What you return should be the full listing, word for word, without a single image.

%%

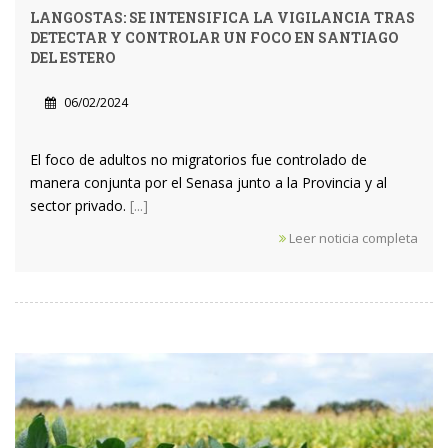
LANGOSTAS: SE INTENSIFICA LA VIGILANCIA TRAS
DETECTAR Y CONTROLAR UN FOCO EN SANTIAGO
DEL ESTERO
06/02/2024
El foco de adultos no migratorios fue controlado de
manera conjunta por el Senasa junto a la Provincia y al
sector privado.
[...]
Leer noticia completa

%%

## Task response
LANGOSTAS: SE INTENSIFICA LA VIGILANCIA TRAS
DETECTAR Y CONTROLAR UN FOCO EN SANTIAGO
DEL ESTERO
06/02/2024
El foco de adultos no migratorios fue controlado de
manera conjunta por el Senasa junto a la Provincia y al
sector privado.
[...]
Leer noticia completa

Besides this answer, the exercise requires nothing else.